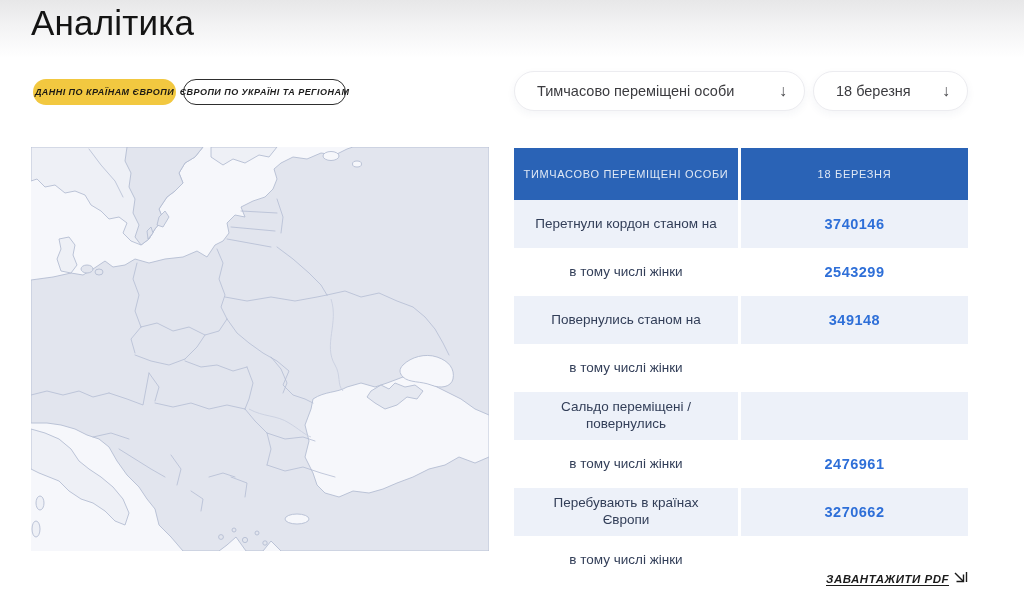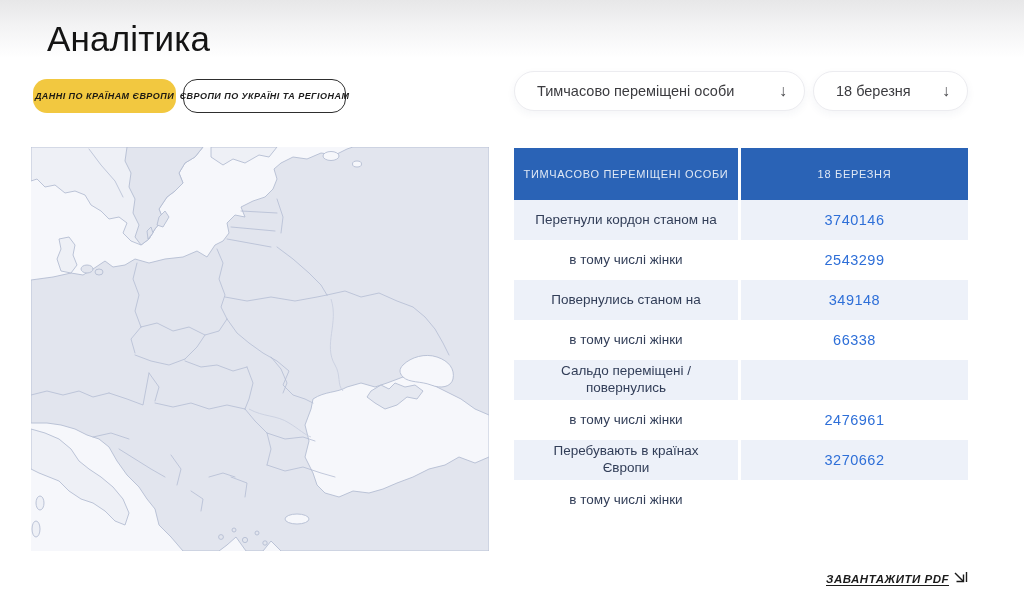--- a/index.html
+++ b/index.html
@@ -6,26 +6,26 @@
   body{
     width:1024px;height:608px;position:relative;overflow:hidden;
     background:#ffffff;font-family:"Liberation Sans",sans-serif;
     -webkit-font-smoothing:antialiased;
   }
   .top-gradient{
     position:absolute;left:0;top:0;width:1024px;height:58px;
     background:linear-gradient(180deg,#e7e7e8 0%,#f3f3f4 45%,#ffffff 100%);
   }
   .page-title{
-    position:absolute;left:31px;top:3px;margin:16px;
+    position:absolute;left:31px;top:3px;margin:0;
     font-size:35px;font-weight:500;color:#141414;letter-spacing:.2px;
   }
   
   .pill{
-    position:absolute;top:79px;height:34px;border-radius:14px;
+    position:absolute;top:79px;height:26px;border-radius:14px;
     display:flex;align-items:center;justify-content:center;
     font-size:9px;font-style:italic;font-weight:700;letter-spacing:.45px;
     color:#1d1a12;box-sizing:border-box;cursor:pointer;white-space:nowrap;
   }
   .pill-yellow{left:33px;width:143px;background:#f2c840;border:none;}
   .pill-outline{left:183px;width:163px;background:#ffffff;border:1px solid #2e2e2e;color:#1c1c1c;}
   
   .dd{
     position:absolute;top:71px;height:40px;background:#ffffff;
     border:1px solid #ececf0;border-radius:21px;
@@ -44,24 +44,24 @@
   .stats-table{position:absolute;left:514px;top:148px;width:454px;}
   .thead{
     display:flex;height:52px;background:#2a63b6;
     color:rgba(255,255,255,.85);font-size:11px;font-weight:500;letter-spacing:.7px;
   }
   .th,.cell-label{width:227px;box-sizing:border-box;border-right:3px solid #ffffff;}
   .th,.th-val,.cell-label,.cell-value{
     display:flex;align-items:center;justify-content:center;text-align:center;
   }
   .th-val{flex:1;}
-  .trow{display:flex;height:40px;background:#ffffff;}
+  .trow{display:flex;height:48px;background:#ffffff;}
   .trow.light{background:#edf1f9;}
   .cell-label{font-size:13.5px;color:#323e58;line-height:1.25;padding:0 20px;}
-  .cell-value{flex:1;font-size:14.5px;font-weight:400;color:#2e6fd8;letter-spacing:.5px;}
+  .cell-value{flex:1;font-size:14.5px;font-weight:700;color:#2e6fd8;letter-spacing:.5px;}
   
   .pdf-link{
     position:absolute;top:567px;right:56px;height:18px;
     display:flex;align-items:flex-end;gap:5px;cursor:pointer;
     font-size:11.5px;font-style:italic;font-weight:600;letter-spacing:.5px;color:#1b1b1b;
   }
   .pdf-label{text-decoration:underline;text-underline-offset:2px;}
   .pdf-arrow{display:block;}
 </style>
 </head>
@@ -195,21 +195,20 @@
   <div class="trow">
     <div class="cell-label">в тому числі жінки</div>
     <div class="cell-value">2543299</div>
   </div>
   <div class="trow light">
     <div class="cell-label">Повернулись станом на</div>
     <div class="cell-value">349148</div>
   </div>
   <div class="trow">
     <div class="cell-label">в тому числі жінки</div>
-    <div class="cell-value">66338</div>
   </div>
   <div class="trow light">
     <div class="cell-label">Сальдо переміщені / повернулись</div>
   </div>
   <div class="trow">
     <div class="cell-label">в тому числі жінки</div>
     <div class="cell-value">2476961</div>
   </div>
   <div class="trow light">
     <div class="cell-label">Перебувають в країнах Європи</div>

_ _ _

ABOUT THIS TASK: Everything in the data except the pictures needs to be written out exactly.

SOLUTION TO THIS PROBLEM:
--- a/index.html
+++ b/index.html
@@ -6,26 +6,26 @@
   body{
     width:1024px;height:608px;position:relative;overflow:hidden;
     background:#ffffff;font-family:"Liberation Sans",sans-serif;
     -webkit-font-smoothing:antialiased;
   }
   .top-gradient{
     position:absolute;left:0;top:0;width:1024px;height:58px;
     background:linear-gradient(180deg,#e7e7e8 0%,#f3f3f4 45%,#ffffff 100%);
   }
   .page-title{
-    position:absolute;left:31px;top:3px;margin:16px;
+    position:absolute;left:31px;top:3px;margin:0;
     font-size:35px;font-weight:500;color:#141414;letter-spacing:.2px;
   }
   
   .pill{
-    position:absolute;top:79px;height:34px;border-radius:14px;
+    position:absolute;top:79px;height:26px;border-radius:14px;
     display:flex;align-items:center;justify-content:center;
     font-size:9px;font-style:italic;font-weight:700;letter-spacing:.45px;
     color:#1d1a12;box-sizing:border-box;cursor:pointer;white-space:nowrap;
   }
   .pill-yellow{left:33px;width:143px;background:#f2c840;border:none;}
   .pill-outline{left:183px;width:163px;background:#ffffff;border:1px solid #2e2e2e;color:#1c1c1c;}
   
   .dd{
     position:absolute;top:71px;height:40px;background:#ffffff;
     border:1px solid #ececf0;border-radius:21px;
@@ -44,24 +44,24 @@
   .stats-table{position:absolute;left:514px;top:148px;width:454px;}
   .thead{
     display:flex;height:52px;background:#2a63b6;
     color:rgba(255,255,255,.85);font-size:11px;font-weight:500;letter-spacing:.7px;
   }
   .th,.cell-label{width:227px;box-sizing:border-box;border-right:3px solid #ffffff;}
   .th,.th-val,.cell-label,.cell-value{
     display:flex;align-items:center;justify-content:center;text-align:center;
   }
   .th-val{flex:1;}
-  .trow{display:flex;height:40px;background:#ffffff;}
+  .trow{display:flex;height:48px;background:#ffffff;}
   .trow.light{background:#edf1f9;}
   .cell-label{font-size:13.5px;color:#323e58;line-height:1.25;padding:0 20px;}
-  .cell-value{flex:1;font-size:14.5px;font-weight:400;color:#2e6fd8;letter-spacing:.5px;}
+  .cell-value{flex:1;font-size:14.5px;font-weight:700;color:#2e6fd8;letter-spacing:.5px;}
   
   .pdf-link{
     position:absolute;top:567px;right:56px;height:18px;
     display:flex;align-items:flex-end;gap:5px;cursor:pointer;
     font-size:11.5px;font-style:italic;font-weight:600;letter-spacing:.5px;color:#1b1b1b;
   }
   .pdf-label{text-decoration:underline;text-underline-offset:2px;}
   .pdf-arrow{display:block;}
 </style>
 </head>
@@ -195,21 +195,20 @@
   <div class="trow">
     <div class="cell-label">в тому числі жінки</div>
     <div class="cell-value">2543299</div>
   </div>
   <div class="trow light">
     <div class="cell-label">Повернулись станом на</div>
     <div class="cell-value">349148</div>
   </div>
   <div class="trow">
     <div class="cell-label">в тому числі жінки</div>
-    <div class="cell-value">66338</div>
   </div>
   <div class="trow light">
     <div class="cell-label">Сальдо переміщені / повернулись</div>
   </div>
   <div class="trow">
     <div class="cell-label">в тому числі жінки</div>
     <div class="cell-value">2476961</div>
   </div>
   <div class="trow light">
     <div class="cell-label">Перебувають в країнах Європи</div>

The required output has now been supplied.